RECORDED DATA below:

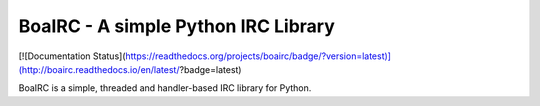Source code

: BoaIRC - A simple Python IRC Library
=======================================
[![Documentation Status](https://readthedocs.org/projects/boairc/badge/?version=latest)](http://boairc.readthedocs.io/en/latest/?badge=latest)

BoaIRC is a simple, threaded and handler-based IRC library for Python.
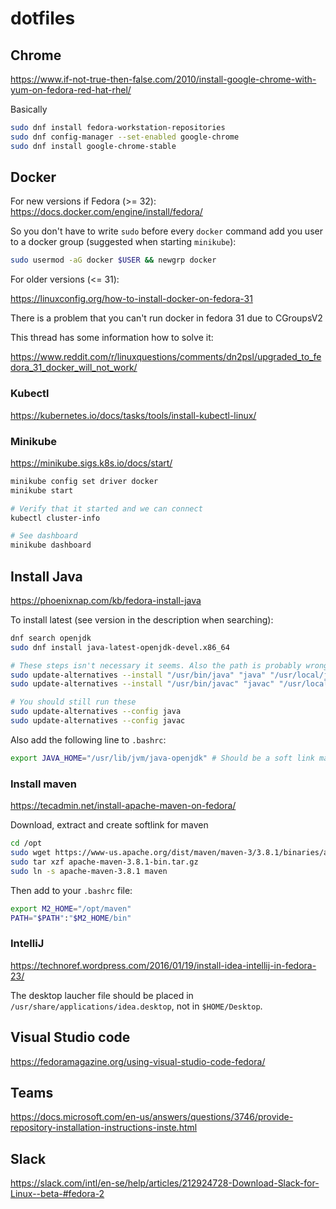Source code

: * dotfiles

** Chrome

[[https://www.if-not-true-then-false.com/2010/install-google-chrome-with-yum-on-fedora-red-hat-rhel/]]

Basically

#+BEGIN_SRC bash
sudo dnf install fedora-workstation-repositories
sudo dnf config-manager --set-enabled google-chrome
sudo dnf install google-chrome-stable
#+END_SRC

** Docker

For new versions if Fedora (>= 32): https://docs.docker.com/engine/install/fedora/

So you don't have to write ~sudo~ before every ~docker~ command add you user to
a docker group (suggested when starting ~minikube~):

#+BEGIN_SRC bash
sudo usermod -aG docker $USER && newgrp docker
#+END_SRC

For older versions (<= 31):

[[https://linuxconfig.org/how-to-install-docker-on-fedora-31]]

There is a problem that you can't run docker in fedora 31 due to CGroupsV2

This thread has some information how to solve it:

https://www.reddit.com/r/linuxquestions/comments/dn2psl/upgraded_to_fedora_31_docker_will_not_work/

*** Kubectl

https://kubernetes.io/docs/tasks/tools/install-kubectl-linux/

*** Minikube

https://minikube.sigs.k8s.io/docs/start/

#+BEGIN_SRC bash
minikube config set driver docker
minikube start

# Verify that it started and we can connect
kubectl cluster-info

# See dashboard
minikube dashboard
#+END_SRC

** Install Java

https://phoenixnap.com/kb/fedora-install-java

To install latest (see version in the description when searching):

#+BEGIN_SRC bash
dnf search openjdk
sudo dnf install java-latest-openjdk-devel.x86_64
#+END_SRC

#+BEGIN_SRC bash
# These steps isn't necessary it seems. Also the path is probably wrong
sudo update-alternatives --install "/usr/bin/java" "java" "/usr/local/java/jdk-16.0.1/bin/java" 1
sudo update-alternatives --install "/usr/bin/javac" "javac" "/usr/local/java/jdk-16.0.1/bin/javac" 1

# You should still run these
sudo update-alternatives --config java
sudo update-alternatives --config javac
#+END_SRC

Also add the following line to ~.bashrc~:

#+BEGIN_SRC bash
export JAVA_HOME="/usr/lib/jvm/java-openjdk" # Should be a soft link managed by alternatives
#+END_SRC

*** Install maven

https://tecadmin.net/install-apache-maven-on-fedora/

Download, extract and create softlink for maven

#+BEGIN_SRC bash
cd /opt
sudo wget https://www-us.apache.org/dist/maven/maven-3/3.8.1/binaries/apache-maven-3.8.1-bin.tar.gz
sudo tar xzf apache-maven-3.8.1-bin.tar.gz
sudo ln -s apache-maven-3.8.1 maven
#+END_SRC

Then add to your ~.bashrc~ file:

#+BEGIN_SRC bash
export M2_HOME="/opt/maven"
PATH="$PATH":"$M2_HOME/bin"
#+END_SRC

*** IntelliJ

[[https://technoref.wordpress.com/2016/01/19/install-idea-intellij-in-fedora-23/]]

The desktop laucher file should be placed in
~/usr/share/applications/idea.desktop~, not in ~$HOME/Desktop~.

** Visual Studio code

[[https://fedoramagazine.org/using-visual-studio-code-fedora/]]

** Teams

https://docs.microsoft.com/en-us/answers/questions/3746/provide-repository-installation-instructions-inste.html

** Slack

https://slack.com/intl/en-se/help/articles/212924728-Download-Slack-for-Linux--beta-#fedora-2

End of RECORDED DATA.

**WORK TO COMPLETE:** Using the data above, count the lines where "google" appears. Reply with the number only.

**REPLY TO THE EXERCISE:** 3